The Saskatchewan government released its 2021-2022 budget on April 6, which included two components that will help simplify the sodium sulphate royalty system and provide a modernized investment incentive.
The Sodium Sulphate Royalty incentive is retroactive to April 6, 2020, and includes:
- Replacement of the scaled production-based royalty with a flat royalty rate of 3 per cent on all sodium sulphate production.
- A credit of 10 per cent of qualifying capital expenditures that will be eligible for use against current year royalties otherwise payable. This capital investment credit will be for approved capital projects that diversify products or improve operating efficiency.

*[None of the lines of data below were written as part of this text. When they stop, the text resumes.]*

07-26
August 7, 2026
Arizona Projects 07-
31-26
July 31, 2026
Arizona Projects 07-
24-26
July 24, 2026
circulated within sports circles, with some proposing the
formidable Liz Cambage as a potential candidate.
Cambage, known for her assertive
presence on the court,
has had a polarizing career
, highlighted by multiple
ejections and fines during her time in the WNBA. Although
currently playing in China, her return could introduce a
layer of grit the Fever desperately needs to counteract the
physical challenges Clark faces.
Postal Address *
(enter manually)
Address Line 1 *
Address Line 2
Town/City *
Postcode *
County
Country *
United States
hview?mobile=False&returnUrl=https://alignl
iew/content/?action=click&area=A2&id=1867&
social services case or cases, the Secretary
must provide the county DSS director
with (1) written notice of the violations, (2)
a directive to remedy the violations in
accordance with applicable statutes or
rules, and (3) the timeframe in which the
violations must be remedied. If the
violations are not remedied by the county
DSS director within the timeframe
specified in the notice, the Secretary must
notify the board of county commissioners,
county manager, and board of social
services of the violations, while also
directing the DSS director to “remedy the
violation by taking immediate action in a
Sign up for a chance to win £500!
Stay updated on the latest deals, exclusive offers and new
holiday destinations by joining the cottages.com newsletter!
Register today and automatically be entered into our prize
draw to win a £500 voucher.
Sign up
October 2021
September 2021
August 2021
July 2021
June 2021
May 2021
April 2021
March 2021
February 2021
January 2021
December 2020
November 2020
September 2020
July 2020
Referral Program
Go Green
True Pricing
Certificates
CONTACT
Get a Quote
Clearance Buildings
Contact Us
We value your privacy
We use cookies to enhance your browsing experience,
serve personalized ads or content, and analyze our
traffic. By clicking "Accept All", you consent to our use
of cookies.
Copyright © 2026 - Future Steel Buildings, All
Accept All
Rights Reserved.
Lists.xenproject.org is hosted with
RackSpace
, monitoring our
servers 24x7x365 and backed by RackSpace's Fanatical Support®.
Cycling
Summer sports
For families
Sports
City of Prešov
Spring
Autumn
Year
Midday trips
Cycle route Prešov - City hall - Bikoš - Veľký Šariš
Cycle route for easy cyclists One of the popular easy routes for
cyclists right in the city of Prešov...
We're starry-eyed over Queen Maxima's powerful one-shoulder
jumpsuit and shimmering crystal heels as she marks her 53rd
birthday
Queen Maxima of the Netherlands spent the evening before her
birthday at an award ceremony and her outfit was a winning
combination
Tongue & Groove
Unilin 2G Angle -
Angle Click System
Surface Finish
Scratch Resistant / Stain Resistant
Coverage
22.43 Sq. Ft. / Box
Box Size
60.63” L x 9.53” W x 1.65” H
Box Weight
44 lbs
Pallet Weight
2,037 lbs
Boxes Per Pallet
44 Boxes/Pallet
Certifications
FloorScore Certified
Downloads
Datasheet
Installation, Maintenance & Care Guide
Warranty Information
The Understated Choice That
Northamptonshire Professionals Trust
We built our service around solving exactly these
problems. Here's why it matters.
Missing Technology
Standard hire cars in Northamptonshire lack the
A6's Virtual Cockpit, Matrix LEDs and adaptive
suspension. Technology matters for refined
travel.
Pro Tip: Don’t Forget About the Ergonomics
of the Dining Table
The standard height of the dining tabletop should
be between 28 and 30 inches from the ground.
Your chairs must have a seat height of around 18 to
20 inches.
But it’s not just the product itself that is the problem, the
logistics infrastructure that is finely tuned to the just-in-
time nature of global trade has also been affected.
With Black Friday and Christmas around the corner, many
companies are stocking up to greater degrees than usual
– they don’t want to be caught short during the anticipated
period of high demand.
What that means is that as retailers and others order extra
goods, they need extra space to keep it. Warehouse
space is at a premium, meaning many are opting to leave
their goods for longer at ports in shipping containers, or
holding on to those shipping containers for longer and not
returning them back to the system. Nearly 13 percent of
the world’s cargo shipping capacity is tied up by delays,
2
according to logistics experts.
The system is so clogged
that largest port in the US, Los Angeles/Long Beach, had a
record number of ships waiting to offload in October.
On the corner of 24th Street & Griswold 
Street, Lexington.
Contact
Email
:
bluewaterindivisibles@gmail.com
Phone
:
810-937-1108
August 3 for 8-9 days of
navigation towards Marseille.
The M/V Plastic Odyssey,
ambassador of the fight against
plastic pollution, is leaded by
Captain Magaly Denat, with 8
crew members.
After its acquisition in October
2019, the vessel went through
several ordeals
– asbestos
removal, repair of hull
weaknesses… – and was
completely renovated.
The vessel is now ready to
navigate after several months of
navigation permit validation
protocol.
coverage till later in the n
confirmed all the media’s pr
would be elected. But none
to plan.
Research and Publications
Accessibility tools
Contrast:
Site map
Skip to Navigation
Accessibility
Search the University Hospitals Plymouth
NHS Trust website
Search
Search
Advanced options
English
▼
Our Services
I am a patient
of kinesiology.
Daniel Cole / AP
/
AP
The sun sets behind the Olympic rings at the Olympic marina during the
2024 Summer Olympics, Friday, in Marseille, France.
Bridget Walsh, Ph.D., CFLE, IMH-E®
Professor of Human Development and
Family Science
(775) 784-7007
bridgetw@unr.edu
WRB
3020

“Through this incentive, the provincial government has directly recognized the importance of sodium sulphate and sulphate of potash (SOP) to the future of Saskatchewan,” says Rodney McCann, President and CEO of SMMI. “The government’s support for our industry provides invaluable momentum to the SOP project we recently announced. We are proud of our Saskatchewan roots and are committed to contributing to the recovery and growth of this great province.”
In March 2021, SMMI announced plans for a $220 million upgrade at our Chaplin, Saskatchewan, facility to support an increase in sulphate of potash (SOP) fertilizer production. The upgraded facility is expected to be complete by the end of 2023 and will produce an impressive 150,000 metric tonnes of SOP per year.
From our hub in southwest Saskatchewan, SMMI has grown over the past 75 years to become the leading producer of high-quality natural sodium sulphate in the North American market. Over 80 domestic and international customers use SMMI’s sodium sulphate in detergents, pulp and paper, glass, starch, industrial enzymes, water treatment and livestock mineral feed.